Dataset entries
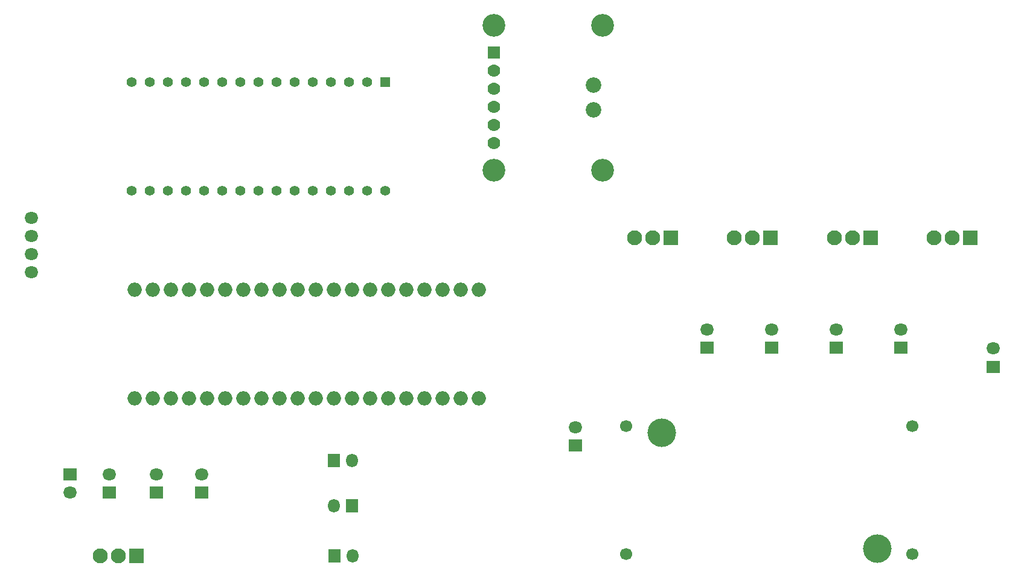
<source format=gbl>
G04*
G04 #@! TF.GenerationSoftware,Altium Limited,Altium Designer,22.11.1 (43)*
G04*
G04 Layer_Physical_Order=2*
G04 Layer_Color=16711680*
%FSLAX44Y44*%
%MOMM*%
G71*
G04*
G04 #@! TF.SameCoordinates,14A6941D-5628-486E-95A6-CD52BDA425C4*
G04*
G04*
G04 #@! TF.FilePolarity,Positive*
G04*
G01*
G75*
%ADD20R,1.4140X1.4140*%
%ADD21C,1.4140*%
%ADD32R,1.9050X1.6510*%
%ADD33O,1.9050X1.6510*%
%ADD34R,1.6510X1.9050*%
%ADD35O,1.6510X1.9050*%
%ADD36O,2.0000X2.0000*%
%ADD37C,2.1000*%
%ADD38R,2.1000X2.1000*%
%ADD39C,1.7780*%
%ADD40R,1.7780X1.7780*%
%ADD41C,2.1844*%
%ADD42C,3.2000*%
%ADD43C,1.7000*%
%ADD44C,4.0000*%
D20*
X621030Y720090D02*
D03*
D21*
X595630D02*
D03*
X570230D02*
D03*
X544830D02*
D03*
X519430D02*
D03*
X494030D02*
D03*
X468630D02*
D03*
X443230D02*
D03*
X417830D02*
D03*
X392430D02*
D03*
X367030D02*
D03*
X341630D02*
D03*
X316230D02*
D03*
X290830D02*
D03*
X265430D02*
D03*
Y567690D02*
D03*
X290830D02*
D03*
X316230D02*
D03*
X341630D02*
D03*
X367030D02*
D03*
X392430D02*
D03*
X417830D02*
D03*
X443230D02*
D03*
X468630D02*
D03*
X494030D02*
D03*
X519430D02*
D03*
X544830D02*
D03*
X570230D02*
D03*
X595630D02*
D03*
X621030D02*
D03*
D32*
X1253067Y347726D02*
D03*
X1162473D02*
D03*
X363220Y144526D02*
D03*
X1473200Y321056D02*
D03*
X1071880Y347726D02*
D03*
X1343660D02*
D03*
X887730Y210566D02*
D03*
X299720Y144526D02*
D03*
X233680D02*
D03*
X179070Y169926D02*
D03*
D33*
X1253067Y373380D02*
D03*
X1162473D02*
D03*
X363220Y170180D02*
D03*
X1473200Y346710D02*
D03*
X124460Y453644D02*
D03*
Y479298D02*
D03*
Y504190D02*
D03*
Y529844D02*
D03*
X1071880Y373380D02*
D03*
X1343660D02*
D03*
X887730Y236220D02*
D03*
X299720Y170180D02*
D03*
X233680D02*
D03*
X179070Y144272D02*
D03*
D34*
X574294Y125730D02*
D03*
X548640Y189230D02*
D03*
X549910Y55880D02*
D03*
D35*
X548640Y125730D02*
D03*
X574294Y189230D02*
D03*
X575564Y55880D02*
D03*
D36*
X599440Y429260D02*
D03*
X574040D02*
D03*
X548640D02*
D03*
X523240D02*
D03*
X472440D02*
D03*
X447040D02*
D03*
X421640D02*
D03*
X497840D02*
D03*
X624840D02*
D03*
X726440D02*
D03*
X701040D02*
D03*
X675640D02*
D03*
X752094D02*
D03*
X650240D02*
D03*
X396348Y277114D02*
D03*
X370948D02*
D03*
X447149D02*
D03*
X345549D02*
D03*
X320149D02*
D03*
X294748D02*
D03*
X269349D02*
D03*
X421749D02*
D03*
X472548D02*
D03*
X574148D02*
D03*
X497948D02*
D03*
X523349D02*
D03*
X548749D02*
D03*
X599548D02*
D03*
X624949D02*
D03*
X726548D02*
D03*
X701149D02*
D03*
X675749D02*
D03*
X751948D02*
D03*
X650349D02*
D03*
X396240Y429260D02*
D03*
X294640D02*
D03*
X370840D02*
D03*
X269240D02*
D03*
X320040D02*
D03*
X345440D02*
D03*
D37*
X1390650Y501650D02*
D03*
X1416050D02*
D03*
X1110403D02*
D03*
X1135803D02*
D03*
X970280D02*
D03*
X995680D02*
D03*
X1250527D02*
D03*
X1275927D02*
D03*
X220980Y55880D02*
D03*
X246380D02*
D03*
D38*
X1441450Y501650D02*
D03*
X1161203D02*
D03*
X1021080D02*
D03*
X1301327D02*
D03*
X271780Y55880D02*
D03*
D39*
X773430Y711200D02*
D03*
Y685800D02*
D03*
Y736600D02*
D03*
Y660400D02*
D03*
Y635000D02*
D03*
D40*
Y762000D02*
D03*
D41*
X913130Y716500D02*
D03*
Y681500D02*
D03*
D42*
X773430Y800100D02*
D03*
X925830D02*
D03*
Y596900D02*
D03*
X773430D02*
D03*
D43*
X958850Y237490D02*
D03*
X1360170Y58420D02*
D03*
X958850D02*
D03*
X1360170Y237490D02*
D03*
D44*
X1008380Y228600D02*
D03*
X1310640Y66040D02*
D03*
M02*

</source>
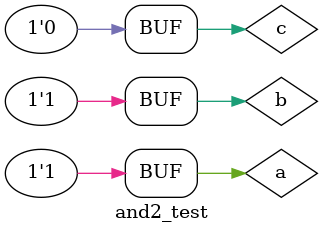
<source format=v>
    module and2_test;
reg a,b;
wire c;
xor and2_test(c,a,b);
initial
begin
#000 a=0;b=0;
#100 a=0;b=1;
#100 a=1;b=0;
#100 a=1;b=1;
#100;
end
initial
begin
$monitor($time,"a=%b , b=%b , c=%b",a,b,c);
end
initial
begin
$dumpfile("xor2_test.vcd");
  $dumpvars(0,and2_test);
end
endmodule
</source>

INSTRUCTIONS TO FOLLOW
Say again, exactly, only those lines of the records that run from the start through the line with "X396348Y277114D02*". Pictures are to be skipped.

TASK RESPONSE
<source format=gbl>
G04*
G04 #@! TF.GenerationSoftware,Altium Limited,Altium Designer,22.11.1 (43)*
G04*
G04 Layer_Physical_Order=2*
G04 Layer_Color=16711680*
%FSLAX44Y44*%
%MOMM*%
G71*
G04*
G04 #@! TF.SameCoordinates,14A6941D-5628-486E-95A6-CD52BDA425C4*
G04*
G04*
G04 #@! TF.FilePolarity,Positive*
G04*
G01*
G75*
%ADD20R,1.4140X1.4140*%
%ADD21C,1.4140*%
%ADD32R,1.9050X1.6510*%
%ADD33O,1.9050X1.6510*%
%ADD34R,1.6510X1.9050*%
%ADD35O,1.6510X1.9050*%
%ADD36O,2.0000X2.0000*%
%ADD37C,2.1000*%
%ADD38R,2.1000X2.1000*%
%ADD39C,1.7780*%
%ADD40R,1.7780X1.7780*%
%ADD41C,2.1844*%
%ADD42C,3.2000*%
%ADD43C,1.7000*%
%ADD44C,4.0000*%
D20*
X621030Y720090D02*
D03*
D21*
X595630D02*
D03*
X570230D02*
D03*
X544830D02*
D03*
X519430D02*
D03*
X494030D02*
D03*
X468630D02*
D03*
X443230D02*
D03*
X417830D02*
D03*
X392430D02*
D03*
X367030D02*
D03*
X341630D02*
D03*
X316230D02*
D03*
X290830D02*
D03*
X265430D02*
D03*
Y567690D02*
D03*
X290830D02*
D03*
X316230D02*
D03*
X341630D02*
D03*
X367030D02*
D03*
X392430D02*
D03*
X417830D02*
D03*
X443230D02*
D03*
X468630D02*
D03*
X494030D02*
D03*
X519430D02*
D03*
X544830D02*
D03*
X570230D02*
D03*
X595630D02*
D03*
X621030D02*
D03*
D32*
X1253067Y347726D02*
D03*
X1162473D02*
D03*
X363220Y144526D02*
D03*
X1473200Y321056D02*
D03*
X1071880Y347726D02*
D03*
X1343660D02*
D03*
X887730Y210566D02*
D03*
X299720Y144526D02*
D03*
X233680D02*
D03*
X179070Y169926D02*
D03*
D33*
X1253067Y373380D02*
D03*
X1162473D02*
D03*
X363220Y170180D02*
D03*
X1473200Y346710D02*
D03*
X124460Y453644D02*
D03*
Y479298D02*
D03*
Y504190D02*
D03*
Y529844D02*
D03*
X1071880Y373380D02*
D03*
X1343660D02*
D03*
X887730Y236220D02*
D03*
X299720Y170180D02*
D03*
X233680D02*
D03*
X179070Y144272D02*
D03*
D34*
X574294Y125730D02*
D03*
X548640Y189230D02*
D03*
X549910Y55880D02*
D03*
D35*
X548640Y125730D02*
D03*
X574294Y189230D02*
D03*
X575564Y55880D02*
D03*
D36*
X599440Y429260D02*
D03*
X574040D02*
D03*
X548640D02*
D03*
X523240D02*
D03*
X472440D02*
D03*
X447040D02*
D03*
X421640D02*
D03*
X497840D02*
D03*
X624840D02*
D03*
X726440D02*
D03*
X701040D02*
D03*
X675640D02*
D03*
X752094D02*
D03*
X650240D02*
D03*
X396348Y277114D02*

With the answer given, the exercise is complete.